#### Stored data:
-- start --

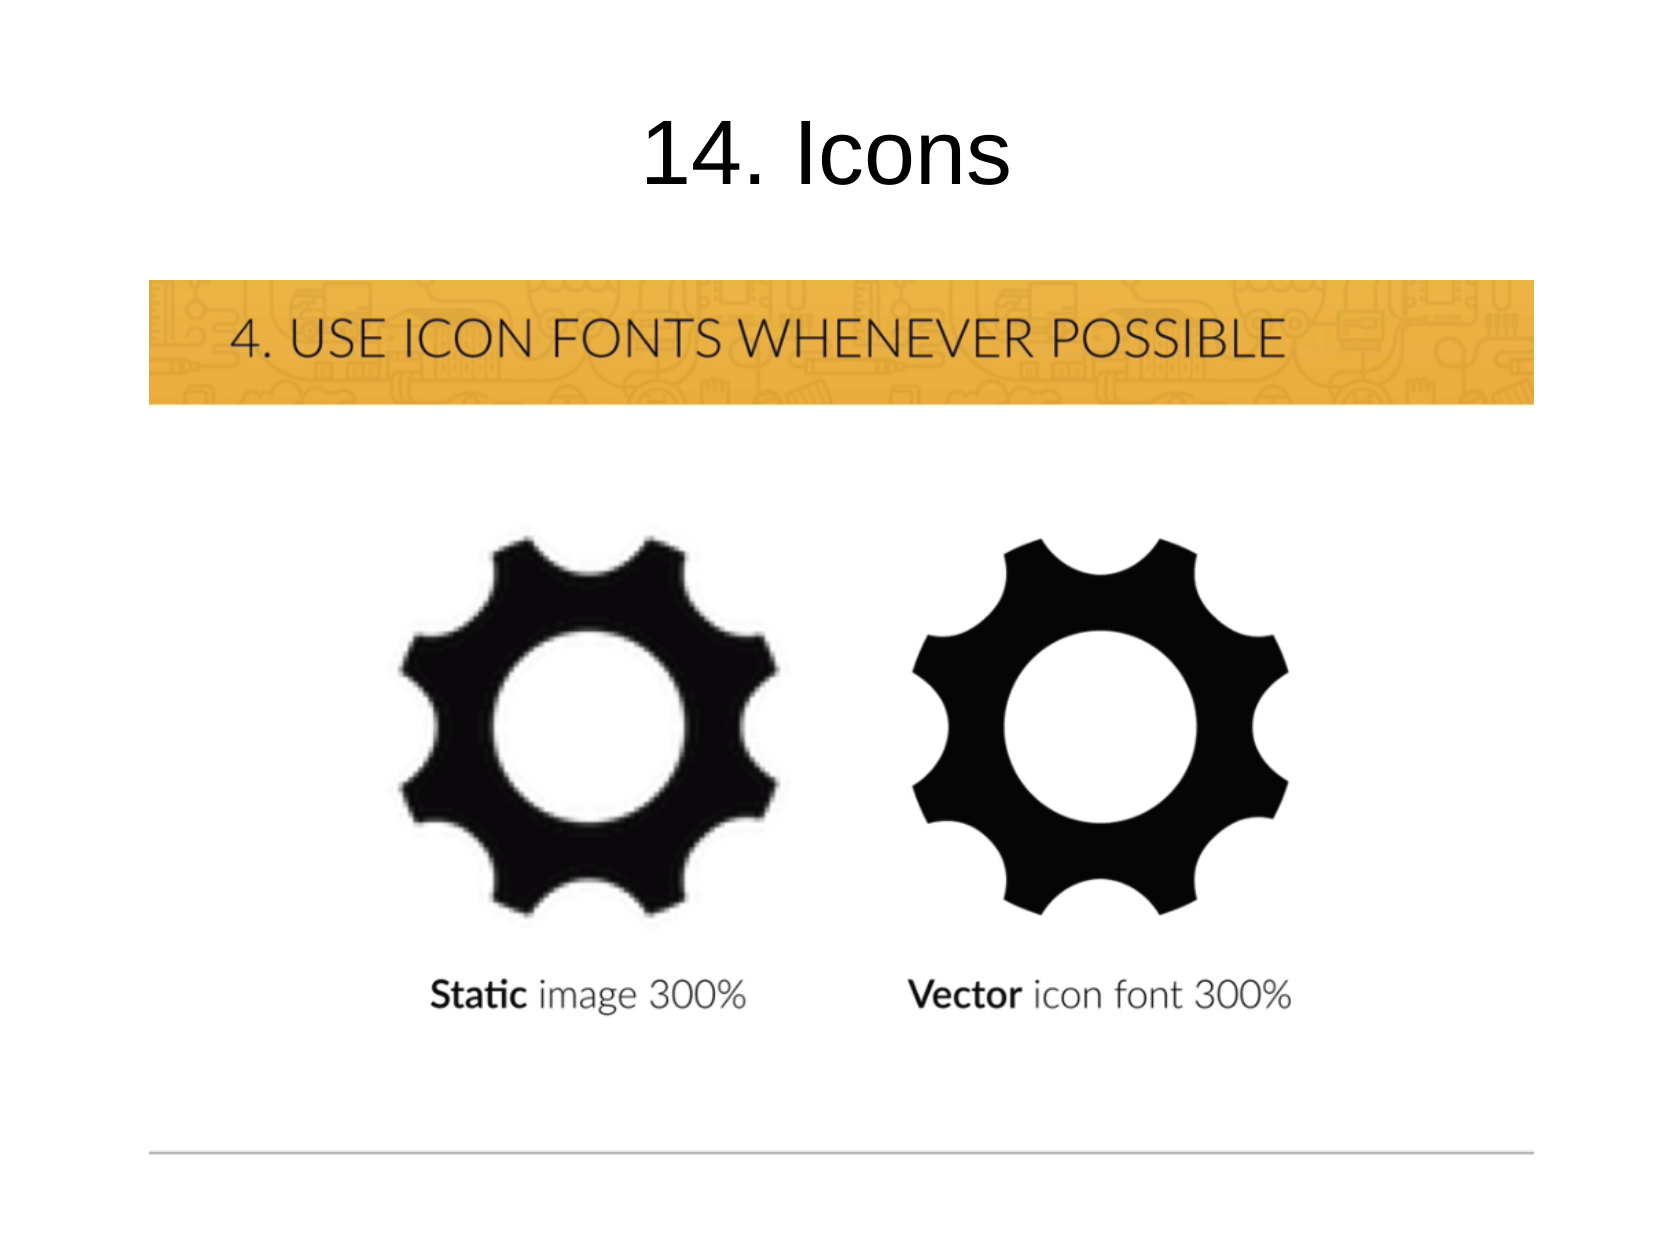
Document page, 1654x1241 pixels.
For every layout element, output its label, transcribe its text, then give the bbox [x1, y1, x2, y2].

-- end --
-- start --

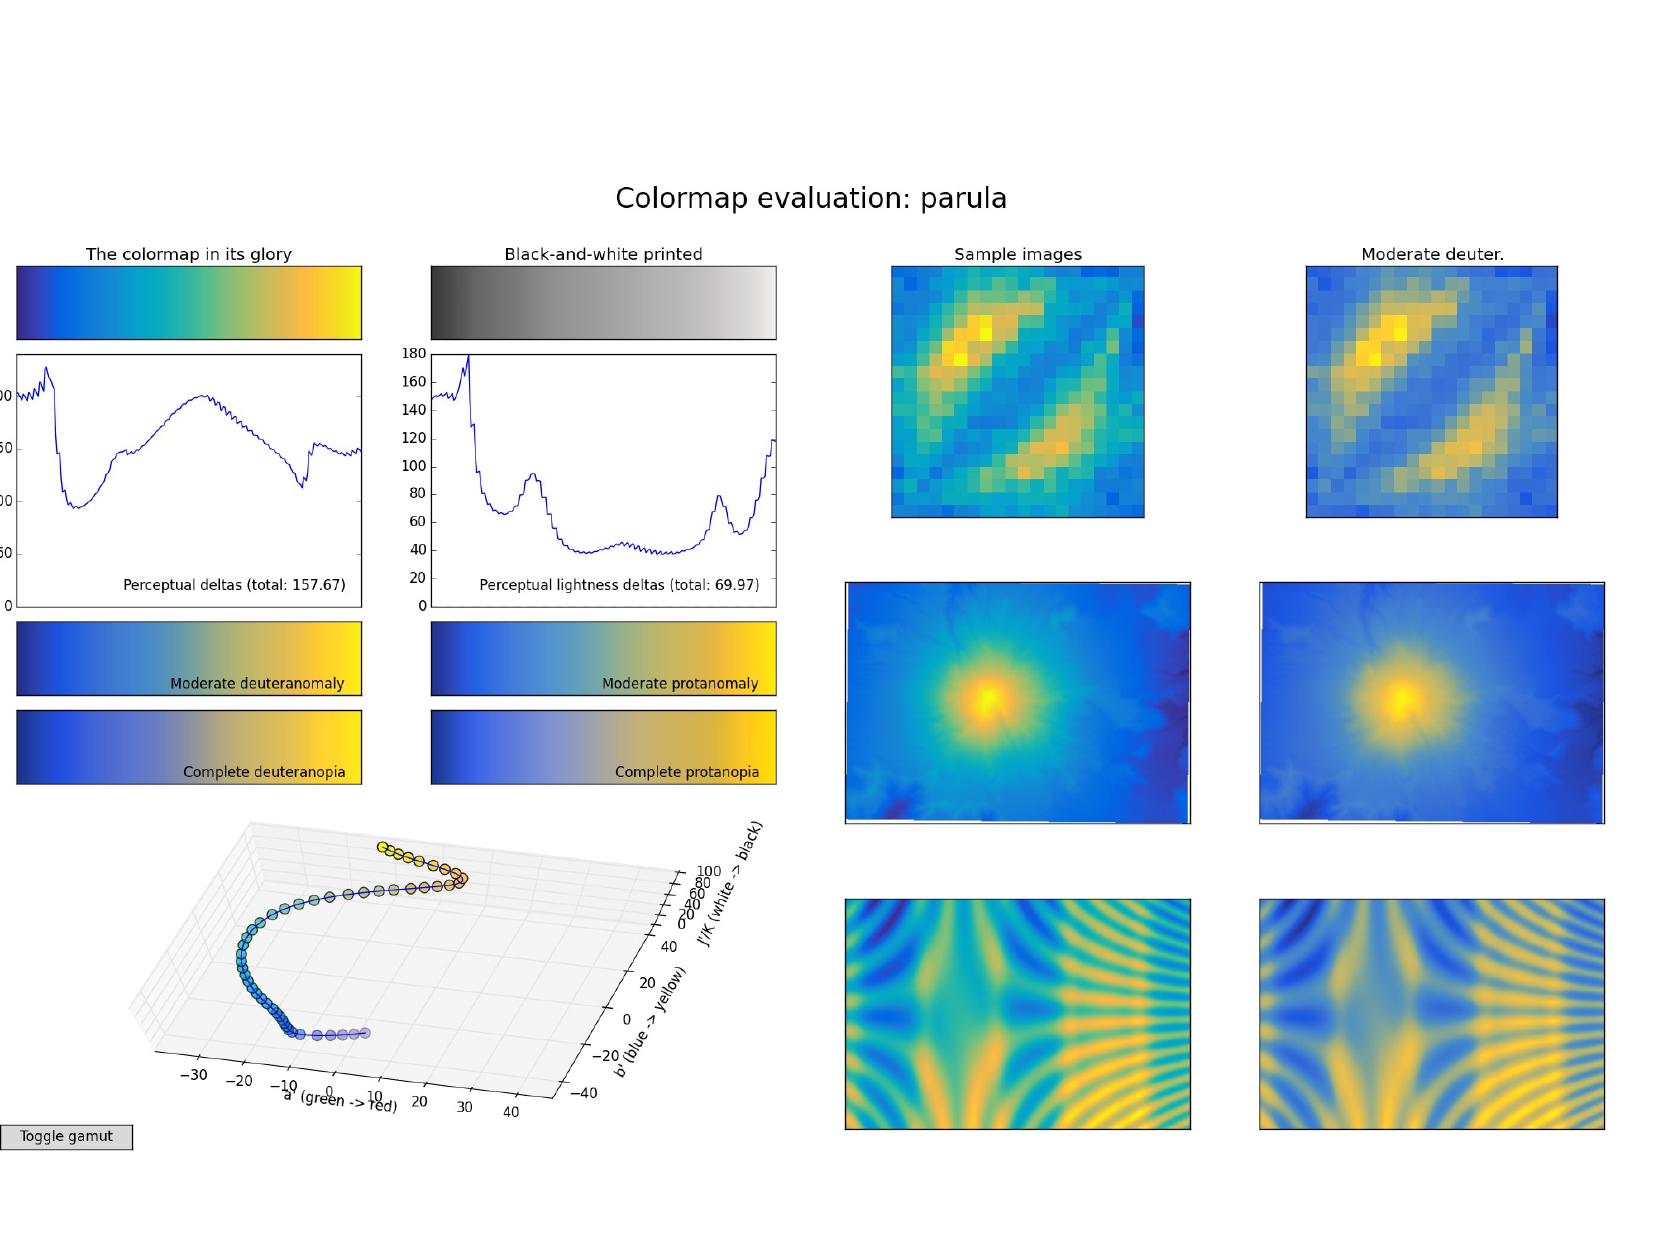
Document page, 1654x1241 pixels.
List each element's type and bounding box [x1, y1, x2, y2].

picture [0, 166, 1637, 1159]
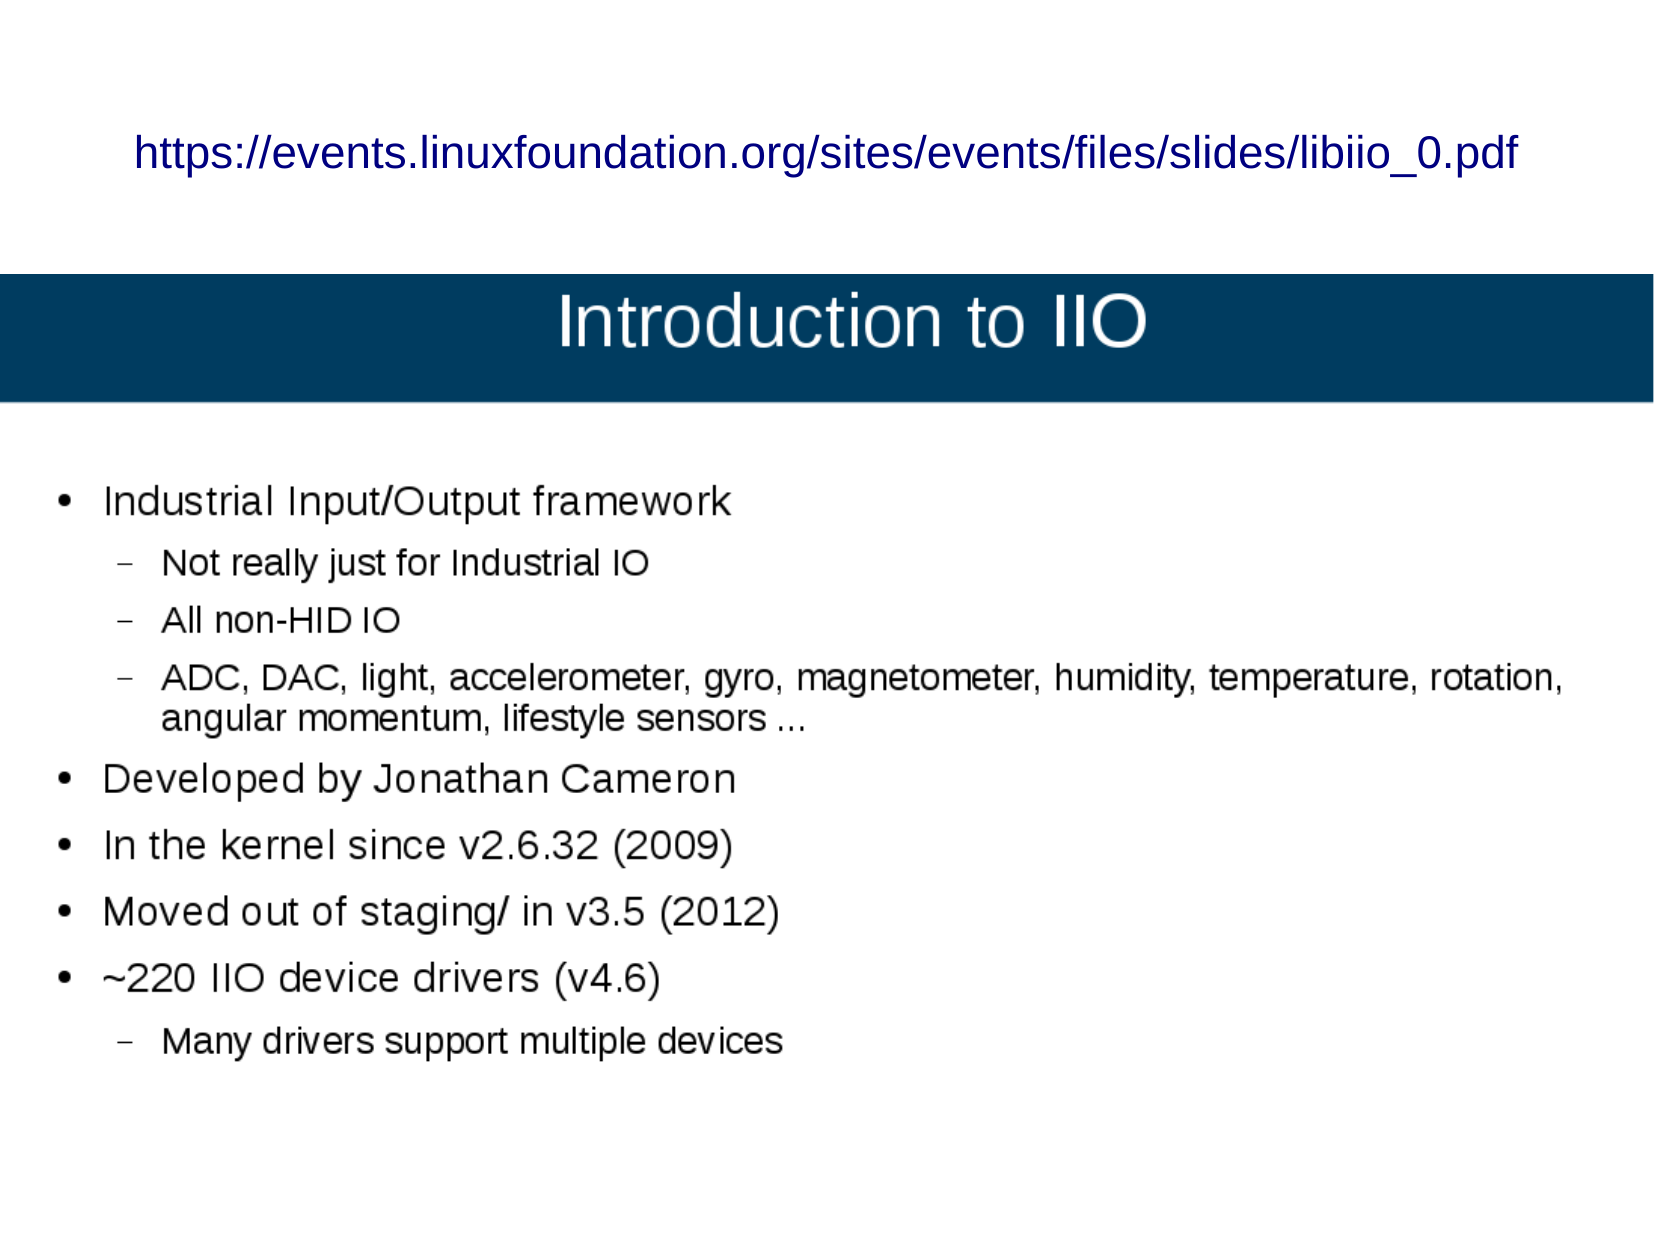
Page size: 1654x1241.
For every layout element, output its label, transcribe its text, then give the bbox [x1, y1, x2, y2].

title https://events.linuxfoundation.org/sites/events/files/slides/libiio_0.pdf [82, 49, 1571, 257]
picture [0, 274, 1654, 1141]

-- end --

#### What needs to be done:
Transcribe the stretch from the line containing "Page size: 1654x1241." through the line containing "picture [0, 274, 1654, 1141]", both of those lines included, reproducing it character for character.

#### Correct response:
Page size: 1654x1241.
For every layout element, output its label, transcribe its text, then give the bbox [x1, y1, x2, y2].

title https://events.linuxfoundation.org/sites/events/files/slides/libiio_0.pdf [82, 49, 1571, 257]
picture [0, 274, 1654, 1141]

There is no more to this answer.